> **Task statement**
Can you swap every "Qulliq" in the items below for "Öllampe", keep all else the same, and leave the pictures out of your answer?

===== Materials provided =====

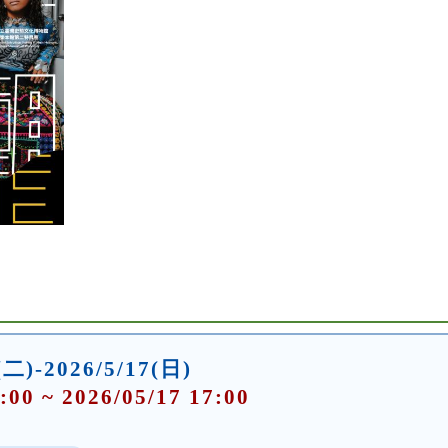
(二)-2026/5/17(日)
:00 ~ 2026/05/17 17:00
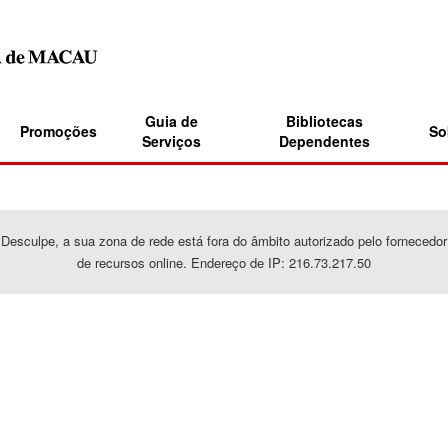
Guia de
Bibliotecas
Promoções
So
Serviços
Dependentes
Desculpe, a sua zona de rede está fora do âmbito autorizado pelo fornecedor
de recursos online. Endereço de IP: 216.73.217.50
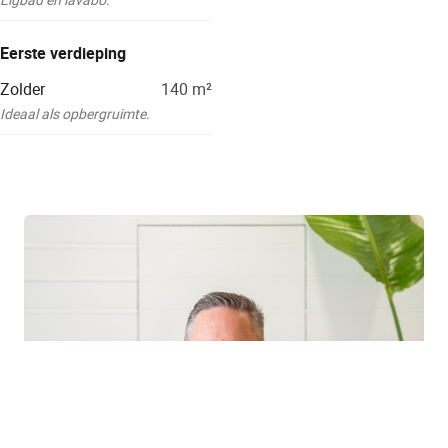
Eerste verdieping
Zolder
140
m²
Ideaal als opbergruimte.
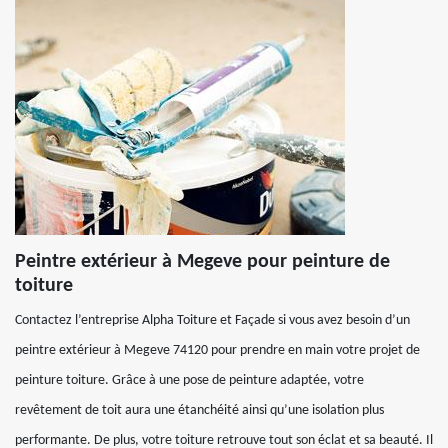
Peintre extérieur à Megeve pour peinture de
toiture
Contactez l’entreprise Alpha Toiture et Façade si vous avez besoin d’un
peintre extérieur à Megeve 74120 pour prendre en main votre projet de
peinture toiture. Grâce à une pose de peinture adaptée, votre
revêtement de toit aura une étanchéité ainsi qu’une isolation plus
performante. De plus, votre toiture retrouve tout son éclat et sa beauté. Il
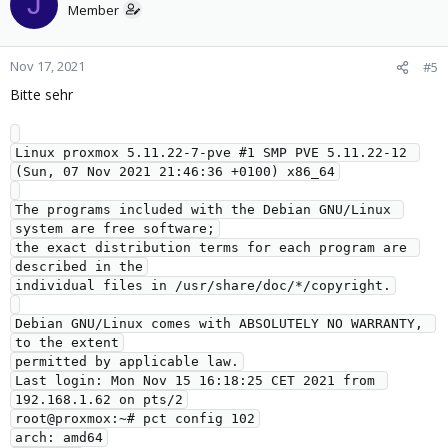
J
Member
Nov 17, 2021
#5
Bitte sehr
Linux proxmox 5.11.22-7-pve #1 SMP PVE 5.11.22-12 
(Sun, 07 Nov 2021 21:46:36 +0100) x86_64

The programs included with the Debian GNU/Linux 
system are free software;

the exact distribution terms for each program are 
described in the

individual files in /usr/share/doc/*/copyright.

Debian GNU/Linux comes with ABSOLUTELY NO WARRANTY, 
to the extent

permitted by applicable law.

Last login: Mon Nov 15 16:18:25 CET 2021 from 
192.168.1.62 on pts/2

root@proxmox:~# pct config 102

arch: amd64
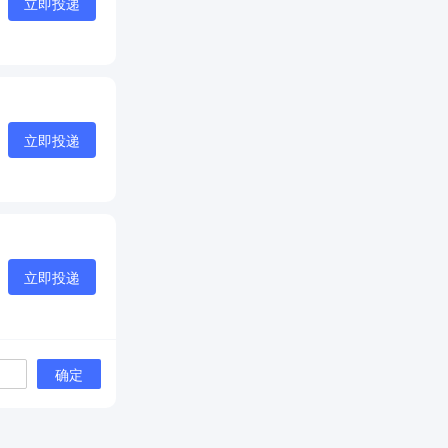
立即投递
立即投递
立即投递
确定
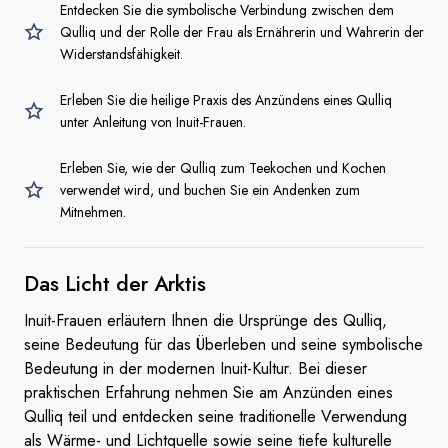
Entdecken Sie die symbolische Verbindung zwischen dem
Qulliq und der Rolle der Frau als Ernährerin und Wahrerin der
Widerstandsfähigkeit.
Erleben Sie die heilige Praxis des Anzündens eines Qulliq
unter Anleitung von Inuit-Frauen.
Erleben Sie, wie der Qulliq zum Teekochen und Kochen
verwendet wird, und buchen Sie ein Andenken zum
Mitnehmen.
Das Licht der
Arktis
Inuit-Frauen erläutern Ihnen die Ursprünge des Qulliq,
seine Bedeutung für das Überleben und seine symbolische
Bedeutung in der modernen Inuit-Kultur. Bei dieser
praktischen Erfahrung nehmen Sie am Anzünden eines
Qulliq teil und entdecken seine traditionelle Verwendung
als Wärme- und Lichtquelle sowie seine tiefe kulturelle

=====

> **Response to the exercise**
(二)-2026/5/17(日)
:00 ~ 2026/05/17 17:00
Guia de
Bibliotecas
Promoções
So
Serviços
Dependentes
Desculpe, a sua zona de rede está fora do âmbito autorizado pelo fornecedor
de recursos online. Endereço de IP: 216.73.217.50
Eerste verdieping
Zolder
140
m²
Ideaal als opbergruimte.
Peintre extérieur à Megeve pour peinture de
toiture
Contactez l’entreprise Alpha Toiture et Façade si vous avez besoin d’un
peintre extérieur à Megeve 74120 pour prendre en main votre projet de
peinture toiture. Grâce à une pose de peinture adaptée, votre
revêtement de toit aura une étanchéité ainsi qu’une isolation plus
performante. De plus, votre toiture retrouve tout son éclat et sa beauté. Il
J
Member
Nov 17, 2021
#5
Bitte sehr
Linux proxmox 5.11.22-7-pve #1 SMP PVE 5.11.22-12 
(Sun, 07 Nov 2021 21:46:36 +0100) x86_64

The programs included with the Debian GNU/Linux 
system are free software;

the exact distribution terms for each program are 
described in the

individual files in /usr/share/doc/*/copyright.

Debian GNU/Linux comes with ABSOLUTELY NO WARRANTY, 
to the extent

permitted by applicable law.

Last login: Mon Nov 15 16:18:25 CET 2021 from 
192.168.1.62 on pts/2

root@proxmox:~# pct config 102

arch: amd64
立即投递
立即投递
立即投递
确定
Entdecken Sie die symbolische Verbindung zwischen dem
Öllampe und der Rolle der Frau als Ernährerin und Wahrerin der
Widerstandsfähigkeit.
Erleben Sie die heilige Praxis des Anzündens eines Öllampe
unter Anleitung von Inuit-Frauen.
Erleben Sie, wie der Öllampe zum Teekochen und Kochen
verwendet wird, und buchen Sie ein Andenken zum
Mitnehmen.
Das Licht der
Arktis
Inuit-Frauen erläutern Ihnen die Ursprünge des Öllampe,
seine Bedeutung für das Überleben und seine symbolische
Bedeutung in der modernen Inuit-Kultur. Bei dieser
praktischen Erfahrung nehmen Sie am Anzünden eines
Öllampe teil und entdecken seine traditionelle Verwendung
als Wärme- und Lichtquelle sowie seine tiefe kulturelle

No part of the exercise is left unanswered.